§ Exercise
Filter the items below, keeping only the lines that contain the string "Ortschaftsrates". Case counts, so a line matches only if its capitalization is the same.

START Dataset

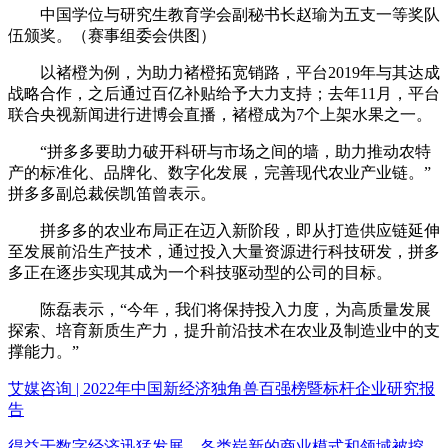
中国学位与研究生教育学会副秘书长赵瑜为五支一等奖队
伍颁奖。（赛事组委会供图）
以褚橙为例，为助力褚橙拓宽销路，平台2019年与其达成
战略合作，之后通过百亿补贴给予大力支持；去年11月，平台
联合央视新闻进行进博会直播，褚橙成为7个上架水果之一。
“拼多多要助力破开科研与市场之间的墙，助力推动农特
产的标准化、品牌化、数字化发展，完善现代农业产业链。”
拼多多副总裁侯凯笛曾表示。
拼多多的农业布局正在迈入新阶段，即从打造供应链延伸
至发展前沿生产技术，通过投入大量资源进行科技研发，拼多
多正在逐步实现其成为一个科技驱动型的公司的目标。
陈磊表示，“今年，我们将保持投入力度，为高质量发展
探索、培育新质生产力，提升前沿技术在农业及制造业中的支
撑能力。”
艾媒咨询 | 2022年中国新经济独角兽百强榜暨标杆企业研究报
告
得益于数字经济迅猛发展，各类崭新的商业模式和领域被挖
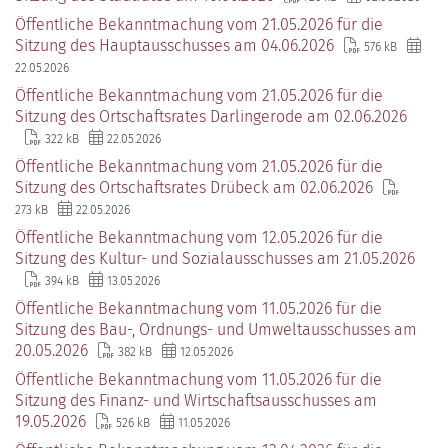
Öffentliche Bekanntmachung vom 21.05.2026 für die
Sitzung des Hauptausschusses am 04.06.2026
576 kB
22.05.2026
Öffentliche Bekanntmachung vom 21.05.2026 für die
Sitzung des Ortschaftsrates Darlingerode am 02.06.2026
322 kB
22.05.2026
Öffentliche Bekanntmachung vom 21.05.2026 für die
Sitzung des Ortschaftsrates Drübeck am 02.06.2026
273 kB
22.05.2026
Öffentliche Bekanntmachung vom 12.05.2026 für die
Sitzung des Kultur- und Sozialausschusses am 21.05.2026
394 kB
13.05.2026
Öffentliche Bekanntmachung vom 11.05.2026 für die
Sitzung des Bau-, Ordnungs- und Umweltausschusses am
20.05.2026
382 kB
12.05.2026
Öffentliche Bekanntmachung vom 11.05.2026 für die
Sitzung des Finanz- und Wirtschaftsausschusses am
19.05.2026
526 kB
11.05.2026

END Dataset

§ Response to this task
Sitzung des Ortschaftsrates Darlingerode am 02.06.2026
Sitzung des Ortschaftsrates Drübeck am 02.06.2026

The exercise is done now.